Search code examples
pythonweb-scrapingbeautifulsouph2findall

How to Extract Multiple H2 Tags Using BeautifulSoup


import requests
from bs4 import BeautifulSoup
import pandas as pd

articlelist = []
url = 'https://www.angrybirds.com/blog/get-ready-angry-birds-movie-2-premiere-new-game-events/'

r = requests.get(url)
#print(r.status_code)

soup = BeautifulSoup(r.content, features='lxml')
articles = soup.find_all('div', class_ = 'post-body__container')
#print(articles)

for item in articles:
  #h2_headings = item.find('h2').text
  h2_headings = item.find_all('h2')

  article = {
    'H2_Heading': h2_headings,
  }

  print('Added article:', article)
  articlelist.append(article)

df = pd.DataFrame(articlelist)
#df.to_csv('articlelist.csv', index=False)
#print('Saved to csv')

The webpage used within the script has multiple H2 Heading tags that I want to scrape.

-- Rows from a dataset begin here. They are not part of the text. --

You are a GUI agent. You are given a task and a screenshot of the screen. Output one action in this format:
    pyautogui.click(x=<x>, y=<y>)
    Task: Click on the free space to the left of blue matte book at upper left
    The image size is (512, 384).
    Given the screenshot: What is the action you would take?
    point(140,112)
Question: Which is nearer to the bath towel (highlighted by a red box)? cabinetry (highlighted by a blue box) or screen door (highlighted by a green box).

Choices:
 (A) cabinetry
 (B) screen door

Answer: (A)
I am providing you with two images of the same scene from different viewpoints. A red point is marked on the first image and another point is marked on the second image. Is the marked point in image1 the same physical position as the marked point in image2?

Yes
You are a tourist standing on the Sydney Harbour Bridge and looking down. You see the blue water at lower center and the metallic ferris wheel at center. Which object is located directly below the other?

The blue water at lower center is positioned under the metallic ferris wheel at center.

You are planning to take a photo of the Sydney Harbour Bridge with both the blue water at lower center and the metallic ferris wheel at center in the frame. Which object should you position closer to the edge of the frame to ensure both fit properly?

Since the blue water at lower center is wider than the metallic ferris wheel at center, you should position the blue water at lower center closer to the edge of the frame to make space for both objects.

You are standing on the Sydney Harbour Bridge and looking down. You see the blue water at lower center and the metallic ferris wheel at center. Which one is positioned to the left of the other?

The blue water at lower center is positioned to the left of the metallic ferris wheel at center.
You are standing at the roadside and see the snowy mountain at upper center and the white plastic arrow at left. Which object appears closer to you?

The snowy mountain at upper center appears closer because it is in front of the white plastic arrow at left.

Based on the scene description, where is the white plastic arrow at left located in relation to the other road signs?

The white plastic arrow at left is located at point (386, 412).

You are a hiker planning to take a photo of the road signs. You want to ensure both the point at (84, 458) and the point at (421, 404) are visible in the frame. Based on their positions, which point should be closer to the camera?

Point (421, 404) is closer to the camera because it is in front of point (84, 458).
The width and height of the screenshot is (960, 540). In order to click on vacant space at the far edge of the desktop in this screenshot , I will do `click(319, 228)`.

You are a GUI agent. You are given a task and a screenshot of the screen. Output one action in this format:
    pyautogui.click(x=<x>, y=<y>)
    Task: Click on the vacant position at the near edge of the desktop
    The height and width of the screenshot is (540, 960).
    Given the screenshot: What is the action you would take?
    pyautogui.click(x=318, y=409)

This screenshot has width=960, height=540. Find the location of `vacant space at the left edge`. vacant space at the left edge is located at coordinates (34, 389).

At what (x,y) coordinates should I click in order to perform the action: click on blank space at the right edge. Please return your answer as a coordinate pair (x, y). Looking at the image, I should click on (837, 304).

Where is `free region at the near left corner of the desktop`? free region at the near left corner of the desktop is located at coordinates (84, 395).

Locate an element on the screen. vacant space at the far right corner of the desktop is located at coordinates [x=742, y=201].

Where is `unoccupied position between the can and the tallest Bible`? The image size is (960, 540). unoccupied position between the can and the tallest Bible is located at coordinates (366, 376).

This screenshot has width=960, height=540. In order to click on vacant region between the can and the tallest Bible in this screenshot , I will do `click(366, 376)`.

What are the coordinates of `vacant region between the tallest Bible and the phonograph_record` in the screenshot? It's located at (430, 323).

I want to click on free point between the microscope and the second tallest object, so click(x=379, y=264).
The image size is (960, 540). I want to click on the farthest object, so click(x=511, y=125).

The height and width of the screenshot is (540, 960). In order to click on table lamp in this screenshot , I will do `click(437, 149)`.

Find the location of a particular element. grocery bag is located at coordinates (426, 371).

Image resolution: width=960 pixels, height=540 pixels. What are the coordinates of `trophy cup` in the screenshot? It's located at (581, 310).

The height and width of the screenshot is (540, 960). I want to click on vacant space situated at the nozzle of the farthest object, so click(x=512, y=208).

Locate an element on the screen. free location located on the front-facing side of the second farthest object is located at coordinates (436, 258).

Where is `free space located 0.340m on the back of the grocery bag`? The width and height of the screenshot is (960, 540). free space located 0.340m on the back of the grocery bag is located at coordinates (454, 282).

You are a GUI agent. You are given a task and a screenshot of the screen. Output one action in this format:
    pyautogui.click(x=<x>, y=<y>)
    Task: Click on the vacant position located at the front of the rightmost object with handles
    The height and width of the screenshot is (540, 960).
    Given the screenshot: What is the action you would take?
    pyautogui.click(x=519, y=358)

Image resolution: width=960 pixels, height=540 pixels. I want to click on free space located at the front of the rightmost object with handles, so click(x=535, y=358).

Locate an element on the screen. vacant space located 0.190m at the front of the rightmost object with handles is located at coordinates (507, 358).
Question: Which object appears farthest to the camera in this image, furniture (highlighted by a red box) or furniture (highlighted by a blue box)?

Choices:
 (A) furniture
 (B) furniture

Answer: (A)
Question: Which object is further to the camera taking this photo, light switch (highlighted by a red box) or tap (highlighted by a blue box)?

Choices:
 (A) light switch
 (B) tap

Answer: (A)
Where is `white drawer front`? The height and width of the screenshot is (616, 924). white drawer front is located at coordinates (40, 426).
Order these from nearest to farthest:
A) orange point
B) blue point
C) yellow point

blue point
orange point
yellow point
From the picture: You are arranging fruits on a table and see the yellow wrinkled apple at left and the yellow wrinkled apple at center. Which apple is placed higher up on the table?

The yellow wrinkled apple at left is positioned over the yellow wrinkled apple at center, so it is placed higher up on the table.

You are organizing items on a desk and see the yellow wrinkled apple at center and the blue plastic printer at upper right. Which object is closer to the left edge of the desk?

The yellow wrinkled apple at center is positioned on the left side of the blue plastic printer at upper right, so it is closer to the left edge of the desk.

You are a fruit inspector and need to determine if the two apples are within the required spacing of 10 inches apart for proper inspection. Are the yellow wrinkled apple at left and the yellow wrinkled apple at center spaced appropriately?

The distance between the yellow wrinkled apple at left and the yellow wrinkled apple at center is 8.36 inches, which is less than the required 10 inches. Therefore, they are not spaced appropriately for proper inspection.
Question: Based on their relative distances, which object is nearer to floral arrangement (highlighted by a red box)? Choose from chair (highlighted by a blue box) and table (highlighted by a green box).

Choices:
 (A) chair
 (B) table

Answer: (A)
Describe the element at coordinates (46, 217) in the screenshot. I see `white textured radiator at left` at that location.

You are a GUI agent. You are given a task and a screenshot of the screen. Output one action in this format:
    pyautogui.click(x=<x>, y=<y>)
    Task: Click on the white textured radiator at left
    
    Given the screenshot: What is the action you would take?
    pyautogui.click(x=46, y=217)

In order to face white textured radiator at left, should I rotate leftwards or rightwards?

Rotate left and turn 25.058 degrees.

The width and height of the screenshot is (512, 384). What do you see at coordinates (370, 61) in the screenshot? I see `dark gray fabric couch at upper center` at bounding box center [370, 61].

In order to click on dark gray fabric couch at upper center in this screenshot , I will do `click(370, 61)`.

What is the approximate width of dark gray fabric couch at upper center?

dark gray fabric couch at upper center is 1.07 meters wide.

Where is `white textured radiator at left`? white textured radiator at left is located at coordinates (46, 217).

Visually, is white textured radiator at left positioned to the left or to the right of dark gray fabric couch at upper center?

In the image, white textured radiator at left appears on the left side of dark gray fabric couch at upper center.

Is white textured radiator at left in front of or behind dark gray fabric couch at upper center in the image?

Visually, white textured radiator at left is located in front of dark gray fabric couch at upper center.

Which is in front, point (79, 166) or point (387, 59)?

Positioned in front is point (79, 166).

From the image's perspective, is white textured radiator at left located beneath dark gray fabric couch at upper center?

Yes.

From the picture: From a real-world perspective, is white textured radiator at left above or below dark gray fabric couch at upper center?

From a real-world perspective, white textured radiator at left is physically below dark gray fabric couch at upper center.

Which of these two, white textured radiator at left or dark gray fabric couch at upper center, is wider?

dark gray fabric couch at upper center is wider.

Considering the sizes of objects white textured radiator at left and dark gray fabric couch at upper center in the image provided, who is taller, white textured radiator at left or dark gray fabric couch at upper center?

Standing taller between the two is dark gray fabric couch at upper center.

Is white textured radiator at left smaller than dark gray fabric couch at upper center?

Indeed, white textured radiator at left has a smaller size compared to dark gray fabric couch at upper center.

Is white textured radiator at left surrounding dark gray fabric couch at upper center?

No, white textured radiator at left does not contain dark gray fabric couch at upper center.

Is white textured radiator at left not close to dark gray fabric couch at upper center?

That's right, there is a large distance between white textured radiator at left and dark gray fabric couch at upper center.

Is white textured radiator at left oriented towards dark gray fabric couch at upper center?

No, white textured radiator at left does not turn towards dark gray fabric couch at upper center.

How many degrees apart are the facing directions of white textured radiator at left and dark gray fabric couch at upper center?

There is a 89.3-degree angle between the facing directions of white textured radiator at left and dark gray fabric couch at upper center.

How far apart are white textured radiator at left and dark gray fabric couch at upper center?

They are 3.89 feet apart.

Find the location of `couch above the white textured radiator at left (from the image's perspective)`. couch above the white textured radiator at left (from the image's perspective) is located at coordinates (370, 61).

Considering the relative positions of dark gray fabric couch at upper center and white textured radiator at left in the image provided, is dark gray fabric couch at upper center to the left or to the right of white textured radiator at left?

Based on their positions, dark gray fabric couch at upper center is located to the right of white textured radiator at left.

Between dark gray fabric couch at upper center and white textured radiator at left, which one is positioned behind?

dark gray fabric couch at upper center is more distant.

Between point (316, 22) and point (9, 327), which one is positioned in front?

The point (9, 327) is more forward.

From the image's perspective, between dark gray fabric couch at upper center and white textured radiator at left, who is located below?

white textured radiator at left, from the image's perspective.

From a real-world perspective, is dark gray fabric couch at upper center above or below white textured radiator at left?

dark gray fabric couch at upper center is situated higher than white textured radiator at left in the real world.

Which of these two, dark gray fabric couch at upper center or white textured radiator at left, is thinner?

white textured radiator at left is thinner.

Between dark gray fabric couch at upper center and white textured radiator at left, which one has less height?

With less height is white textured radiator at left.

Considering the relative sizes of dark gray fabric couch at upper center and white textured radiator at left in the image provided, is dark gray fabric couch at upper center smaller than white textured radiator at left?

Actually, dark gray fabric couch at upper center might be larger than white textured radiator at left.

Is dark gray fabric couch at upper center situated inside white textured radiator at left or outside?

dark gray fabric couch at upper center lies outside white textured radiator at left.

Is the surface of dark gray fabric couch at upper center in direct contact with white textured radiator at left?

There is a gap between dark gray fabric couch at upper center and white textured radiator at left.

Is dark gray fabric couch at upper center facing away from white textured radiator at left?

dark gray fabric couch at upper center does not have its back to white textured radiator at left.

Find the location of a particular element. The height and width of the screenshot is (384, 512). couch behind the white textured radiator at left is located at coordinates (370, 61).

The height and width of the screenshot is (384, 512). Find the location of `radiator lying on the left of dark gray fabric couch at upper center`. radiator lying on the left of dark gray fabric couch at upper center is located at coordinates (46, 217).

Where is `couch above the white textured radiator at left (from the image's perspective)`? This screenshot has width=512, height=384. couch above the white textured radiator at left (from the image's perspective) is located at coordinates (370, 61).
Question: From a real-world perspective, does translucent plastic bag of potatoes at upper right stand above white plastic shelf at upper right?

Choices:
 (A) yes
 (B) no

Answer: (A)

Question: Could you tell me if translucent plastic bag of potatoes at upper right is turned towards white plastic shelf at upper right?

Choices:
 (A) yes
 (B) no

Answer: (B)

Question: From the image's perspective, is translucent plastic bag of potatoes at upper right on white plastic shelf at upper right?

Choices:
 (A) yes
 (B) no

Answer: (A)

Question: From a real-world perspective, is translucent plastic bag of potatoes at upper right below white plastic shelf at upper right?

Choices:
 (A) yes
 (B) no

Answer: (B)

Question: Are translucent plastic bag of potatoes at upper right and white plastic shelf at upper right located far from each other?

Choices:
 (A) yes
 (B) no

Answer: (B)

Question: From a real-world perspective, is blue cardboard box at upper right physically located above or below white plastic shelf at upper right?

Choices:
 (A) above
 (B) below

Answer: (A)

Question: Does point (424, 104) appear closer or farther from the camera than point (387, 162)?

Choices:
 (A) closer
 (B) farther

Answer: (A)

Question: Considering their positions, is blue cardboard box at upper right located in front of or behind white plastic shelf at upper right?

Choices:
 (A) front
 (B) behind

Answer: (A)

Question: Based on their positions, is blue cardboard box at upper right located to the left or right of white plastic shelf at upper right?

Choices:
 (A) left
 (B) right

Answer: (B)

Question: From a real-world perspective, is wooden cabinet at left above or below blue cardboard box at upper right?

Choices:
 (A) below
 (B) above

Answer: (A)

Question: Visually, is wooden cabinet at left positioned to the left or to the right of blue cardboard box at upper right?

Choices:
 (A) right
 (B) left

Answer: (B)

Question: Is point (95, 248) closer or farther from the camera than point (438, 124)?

I'm looking for a way to simply scrape all the H2 Heading text as shown below:

ANGRY BIRDS 2, ANGRY BIRDS DREAM BLAST, ANGRY BIRDS FRIENDS, ANGRY BIRDS MATCH, ANGRY BIRDS BLAST, ANGRY BIRDS POP

Issue

When i use the syntax h2_headings = item.find('h2').text it exacts the first h2 heading text as expected.

However, I need to capture all instances of the H2 tag. When I use h2_headings = item.find_all('h2') it returns the follow results:

{'H2_Heading': [<h2>Angry Birds 2</h2>, <h2>Angry Birds Dream Blast</h2>, <h2>Angry Birds Friends</h2>, <h2>Angry Birds Match</h2>, <h2>Angry Birds Blast</h2>, <h2>Angry Birds POP</h2>]}

Amending the statement to h2_headings = item.find_all('h2').text.strip() returns the following error:

AttributeError: ResultSet object has no attribute 'text'. You're probably treating a list of elements like a single element. Did you call find_all() when you meant to call find()?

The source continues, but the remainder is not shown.